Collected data
● ● ●
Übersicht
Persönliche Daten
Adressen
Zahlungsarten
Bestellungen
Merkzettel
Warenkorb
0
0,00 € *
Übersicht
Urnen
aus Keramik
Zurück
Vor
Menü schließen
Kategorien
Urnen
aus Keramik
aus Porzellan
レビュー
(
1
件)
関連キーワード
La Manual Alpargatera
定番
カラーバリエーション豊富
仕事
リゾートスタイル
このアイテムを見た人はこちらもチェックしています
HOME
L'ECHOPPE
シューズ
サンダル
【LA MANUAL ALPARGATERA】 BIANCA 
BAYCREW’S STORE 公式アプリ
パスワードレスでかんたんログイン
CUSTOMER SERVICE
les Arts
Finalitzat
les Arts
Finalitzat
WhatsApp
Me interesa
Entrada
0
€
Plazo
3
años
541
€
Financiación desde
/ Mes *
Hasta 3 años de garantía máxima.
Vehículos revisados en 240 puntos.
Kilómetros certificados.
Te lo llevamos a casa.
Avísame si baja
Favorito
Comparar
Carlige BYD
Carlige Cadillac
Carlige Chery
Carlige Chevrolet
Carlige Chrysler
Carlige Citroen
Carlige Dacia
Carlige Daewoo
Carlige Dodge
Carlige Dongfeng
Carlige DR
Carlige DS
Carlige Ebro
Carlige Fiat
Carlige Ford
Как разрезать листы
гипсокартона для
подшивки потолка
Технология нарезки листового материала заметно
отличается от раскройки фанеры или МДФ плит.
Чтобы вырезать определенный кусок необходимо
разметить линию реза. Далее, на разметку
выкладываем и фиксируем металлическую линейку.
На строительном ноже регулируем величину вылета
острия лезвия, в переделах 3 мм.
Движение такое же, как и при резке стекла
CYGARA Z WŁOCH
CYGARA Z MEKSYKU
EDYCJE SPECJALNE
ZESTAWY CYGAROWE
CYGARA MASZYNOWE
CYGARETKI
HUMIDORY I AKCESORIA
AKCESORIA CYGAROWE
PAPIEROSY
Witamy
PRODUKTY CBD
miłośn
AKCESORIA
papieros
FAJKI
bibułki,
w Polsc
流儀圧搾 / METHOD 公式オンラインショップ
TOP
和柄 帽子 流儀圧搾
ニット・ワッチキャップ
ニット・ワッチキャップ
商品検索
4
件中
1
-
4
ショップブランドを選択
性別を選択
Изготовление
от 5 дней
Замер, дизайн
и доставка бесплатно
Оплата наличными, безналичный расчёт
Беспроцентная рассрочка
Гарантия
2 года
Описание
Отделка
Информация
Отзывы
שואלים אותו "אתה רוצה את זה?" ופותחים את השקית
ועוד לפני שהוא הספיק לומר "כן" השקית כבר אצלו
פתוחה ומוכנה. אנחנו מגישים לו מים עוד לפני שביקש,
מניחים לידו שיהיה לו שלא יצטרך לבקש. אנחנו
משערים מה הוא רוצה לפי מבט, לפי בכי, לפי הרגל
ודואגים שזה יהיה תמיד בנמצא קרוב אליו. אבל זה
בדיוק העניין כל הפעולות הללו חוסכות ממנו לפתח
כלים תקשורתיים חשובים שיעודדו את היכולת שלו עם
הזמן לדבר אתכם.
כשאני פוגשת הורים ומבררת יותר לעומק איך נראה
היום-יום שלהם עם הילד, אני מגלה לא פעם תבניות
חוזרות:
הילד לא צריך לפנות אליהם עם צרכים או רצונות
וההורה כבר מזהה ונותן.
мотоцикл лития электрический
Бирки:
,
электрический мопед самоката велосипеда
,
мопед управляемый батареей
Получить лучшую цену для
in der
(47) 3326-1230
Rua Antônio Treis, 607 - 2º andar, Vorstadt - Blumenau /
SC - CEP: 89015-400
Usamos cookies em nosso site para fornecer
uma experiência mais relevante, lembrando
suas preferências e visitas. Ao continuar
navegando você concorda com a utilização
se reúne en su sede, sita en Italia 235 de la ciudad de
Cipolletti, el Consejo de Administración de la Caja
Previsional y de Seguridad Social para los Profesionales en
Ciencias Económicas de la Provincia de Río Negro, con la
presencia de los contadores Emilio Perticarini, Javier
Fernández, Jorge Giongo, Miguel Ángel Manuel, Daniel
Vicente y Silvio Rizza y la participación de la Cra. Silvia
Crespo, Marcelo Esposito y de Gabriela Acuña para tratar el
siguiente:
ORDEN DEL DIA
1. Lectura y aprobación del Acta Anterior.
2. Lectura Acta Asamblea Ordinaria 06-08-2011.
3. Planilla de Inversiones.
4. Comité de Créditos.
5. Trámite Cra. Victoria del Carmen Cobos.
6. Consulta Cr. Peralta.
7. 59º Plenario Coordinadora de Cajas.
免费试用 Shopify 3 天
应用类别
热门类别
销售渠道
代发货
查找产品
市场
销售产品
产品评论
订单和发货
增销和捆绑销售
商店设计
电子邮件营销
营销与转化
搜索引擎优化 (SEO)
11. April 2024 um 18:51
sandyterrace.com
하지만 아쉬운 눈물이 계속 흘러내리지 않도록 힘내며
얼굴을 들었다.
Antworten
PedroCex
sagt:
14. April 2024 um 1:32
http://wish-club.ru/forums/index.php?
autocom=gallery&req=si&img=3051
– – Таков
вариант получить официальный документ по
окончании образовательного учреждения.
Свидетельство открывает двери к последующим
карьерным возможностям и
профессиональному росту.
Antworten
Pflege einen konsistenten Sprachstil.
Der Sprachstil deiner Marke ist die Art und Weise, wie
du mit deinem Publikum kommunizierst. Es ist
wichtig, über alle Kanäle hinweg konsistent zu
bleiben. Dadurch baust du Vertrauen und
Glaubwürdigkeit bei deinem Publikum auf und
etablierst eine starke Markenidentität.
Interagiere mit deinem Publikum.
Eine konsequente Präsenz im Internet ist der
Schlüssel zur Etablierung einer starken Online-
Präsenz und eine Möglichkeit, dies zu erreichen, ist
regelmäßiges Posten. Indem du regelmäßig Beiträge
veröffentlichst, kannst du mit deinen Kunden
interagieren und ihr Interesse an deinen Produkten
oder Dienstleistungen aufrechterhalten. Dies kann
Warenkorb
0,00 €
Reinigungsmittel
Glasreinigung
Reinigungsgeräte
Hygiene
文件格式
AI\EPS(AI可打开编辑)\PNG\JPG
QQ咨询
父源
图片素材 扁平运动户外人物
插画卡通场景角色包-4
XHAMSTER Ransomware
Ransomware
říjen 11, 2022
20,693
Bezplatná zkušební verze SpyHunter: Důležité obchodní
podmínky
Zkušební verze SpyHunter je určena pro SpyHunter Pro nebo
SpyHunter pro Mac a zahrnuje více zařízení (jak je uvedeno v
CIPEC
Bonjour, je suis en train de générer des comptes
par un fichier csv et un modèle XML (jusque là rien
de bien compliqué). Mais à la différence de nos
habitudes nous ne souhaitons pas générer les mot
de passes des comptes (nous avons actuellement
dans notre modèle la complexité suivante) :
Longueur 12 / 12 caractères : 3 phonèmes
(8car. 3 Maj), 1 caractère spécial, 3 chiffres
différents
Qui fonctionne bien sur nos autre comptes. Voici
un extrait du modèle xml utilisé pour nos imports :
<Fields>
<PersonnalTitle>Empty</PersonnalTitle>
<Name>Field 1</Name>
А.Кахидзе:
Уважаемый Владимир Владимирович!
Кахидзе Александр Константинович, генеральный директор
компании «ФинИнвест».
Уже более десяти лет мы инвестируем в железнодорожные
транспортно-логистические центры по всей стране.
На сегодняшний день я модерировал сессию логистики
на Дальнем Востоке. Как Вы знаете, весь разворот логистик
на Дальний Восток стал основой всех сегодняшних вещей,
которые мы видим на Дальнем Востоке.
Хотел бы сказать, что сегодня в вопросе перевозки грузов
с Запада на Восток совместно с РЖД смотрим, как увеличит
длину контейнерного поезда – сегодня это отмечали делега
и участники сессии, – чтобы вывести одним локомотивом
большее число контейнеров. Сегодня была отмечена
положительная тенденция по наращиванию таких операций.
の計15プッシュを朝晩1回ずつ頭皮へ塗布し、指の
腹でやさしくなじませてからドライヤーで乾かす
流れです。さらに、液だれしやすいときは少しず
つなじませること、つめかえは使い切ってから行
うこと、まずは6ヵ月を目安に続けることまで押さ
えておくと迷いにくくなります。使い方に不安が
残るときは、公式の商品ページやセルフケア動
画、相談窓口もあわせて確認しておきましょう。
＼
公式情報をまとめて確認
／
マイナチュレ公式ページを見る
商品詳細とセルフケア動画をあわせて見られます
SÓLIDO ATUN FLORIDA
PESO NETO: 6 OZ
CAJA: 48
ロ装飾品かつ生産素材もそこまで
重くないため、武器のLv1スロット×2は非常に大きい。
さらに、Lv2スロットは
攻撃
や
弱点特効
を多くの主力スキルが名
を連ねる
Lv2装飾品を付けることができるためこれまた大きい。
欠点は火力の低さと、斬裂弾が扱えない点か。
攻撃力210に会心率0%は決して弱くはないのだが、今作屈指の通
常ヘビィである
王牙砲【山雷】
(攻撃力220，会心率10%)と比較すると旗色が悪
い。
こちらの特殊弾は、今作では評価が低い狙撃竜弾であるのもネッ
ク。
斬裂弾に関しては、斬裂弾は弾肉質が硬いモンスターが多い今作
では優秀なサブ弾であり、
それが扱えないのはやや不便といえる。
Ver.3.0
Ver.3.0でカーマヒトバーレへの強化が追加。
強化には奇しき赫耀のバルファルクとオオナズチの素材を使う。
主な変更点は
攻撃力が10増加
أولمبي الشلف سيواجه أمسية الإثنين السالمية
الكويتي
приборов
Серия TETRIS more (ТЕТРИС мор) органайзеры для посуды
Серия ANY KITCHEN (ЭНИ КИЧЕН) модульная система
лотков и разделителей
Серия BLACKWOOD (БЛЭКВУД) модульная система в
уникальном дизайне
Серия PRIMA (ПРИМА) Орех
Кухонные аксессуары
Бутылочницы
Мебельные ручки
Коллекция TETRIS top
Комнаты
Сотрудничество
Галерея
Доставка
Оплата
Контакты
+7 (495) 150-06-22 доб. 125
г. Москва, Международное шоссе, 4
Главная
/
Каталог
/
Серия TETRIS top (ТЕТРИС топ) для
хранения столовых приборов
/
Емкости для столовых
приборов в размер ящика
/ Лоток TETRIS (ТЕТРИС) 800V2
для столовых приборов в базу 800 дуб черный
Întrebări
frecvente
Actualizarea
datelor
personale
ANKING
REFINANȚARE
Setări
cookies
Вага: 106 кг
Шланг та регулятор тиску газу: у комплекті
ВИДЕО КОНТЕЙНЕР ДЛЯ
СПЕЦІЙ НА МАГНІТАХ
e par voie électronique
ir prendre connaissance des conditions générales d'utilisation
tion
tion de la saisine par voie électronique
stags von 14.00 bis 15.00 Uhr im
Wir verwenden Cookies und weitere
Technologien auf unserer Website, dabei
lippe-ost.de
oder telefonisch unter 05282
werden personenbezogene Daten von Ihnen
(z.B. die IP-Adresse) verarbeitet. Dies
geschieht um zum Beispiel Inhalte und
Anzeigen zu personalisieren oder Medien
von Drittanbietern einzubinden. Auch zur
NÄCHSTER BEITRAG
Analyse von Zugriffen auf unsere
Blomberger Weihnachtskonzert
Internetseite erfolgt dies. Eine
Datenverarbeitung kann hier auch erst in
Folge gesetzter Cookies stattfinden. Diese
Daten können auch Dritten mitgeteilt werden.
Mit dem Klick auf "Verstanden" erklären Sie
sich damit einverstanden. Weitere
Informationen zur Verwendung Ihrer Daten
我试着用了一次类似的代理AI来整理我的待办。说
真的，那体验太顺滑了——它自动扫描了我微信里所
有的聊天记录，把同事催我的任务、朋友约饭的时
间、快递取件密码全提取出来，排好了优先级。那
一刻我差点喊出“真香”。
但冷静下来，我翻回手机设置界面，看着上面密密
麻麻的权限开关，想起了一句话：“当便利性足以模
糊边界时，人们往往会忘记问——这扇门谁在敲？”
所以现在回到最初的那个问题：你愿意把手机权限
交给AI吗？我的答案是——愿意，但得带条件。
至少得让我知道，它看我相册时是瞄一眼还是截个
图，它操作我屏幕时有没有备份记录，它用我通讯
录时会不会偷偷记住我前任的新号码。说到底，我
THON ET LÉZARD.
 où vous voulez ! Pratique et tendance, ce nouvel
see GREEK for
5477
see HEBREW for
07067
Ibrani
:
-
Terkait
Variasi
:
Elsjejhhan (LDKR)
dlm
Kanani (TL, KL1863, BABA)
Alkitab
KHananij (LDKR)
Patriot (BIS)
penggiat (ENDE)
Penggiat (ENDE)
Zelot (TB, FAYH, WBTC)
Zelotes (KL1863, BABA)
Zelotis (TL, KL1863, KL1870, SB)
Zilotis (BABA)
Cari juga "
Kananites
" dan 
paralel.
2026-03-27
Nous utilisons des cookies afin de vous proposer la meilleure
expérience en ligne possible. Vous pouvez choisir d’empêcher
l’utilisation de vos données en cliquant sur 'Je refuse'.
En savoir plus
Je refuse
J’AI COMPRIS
● ● ●
▸ **WHAT IS NEEDED**: Only the lines above from the one with "sandyterrace.com" through the one with "veröffentlichst, kannst du mit deinen Kunden" should be duplicated, character for character.

▸ **TASK RESPONSE**:
sandyterrace.com
하지만 아쉬운 눈물이 계속 흘러내리지 않도록 힘내며
얼굴을 들었다.
Antworten
PedroCex
sagt:
14. April 2024 um 1:32
http://wish-club.ru/forums/index.php?
autocom=gallery&req=si&img=3051
– – Таков
вариант получить официальный документ по
окончании образовательного учреждения.
Свидетельство открывает двери к последующим
карьерным возможностям и
профессиональному росту.
Antworten
Pflege einen konsistenten Sprachstil.
Der Sprachstil deiner Marke ist die Art und Weise, wie
du mit deinem Publikum kommunizierst. Es ist
wichtig, über alle Kanäle hinweg konsistent zu
bleiben. Dadurch baust du Vertrauen und
Glaubwürdigkeit bei deinem Publikum auf und
etablierst eine starke Markenidentität.
Interagiere mit deinem Publikum.
Eine konsequente Präsenz im Internet ist der
Schlüssel zur Etablierung einer starken Online-
Präsenz und eine Möglichkeit, dies zu erreichen, ist
regelmäßiges Posten. Indem du regelmäßig Beiträge
veröffentlichst, kannst du mit deinen Kunden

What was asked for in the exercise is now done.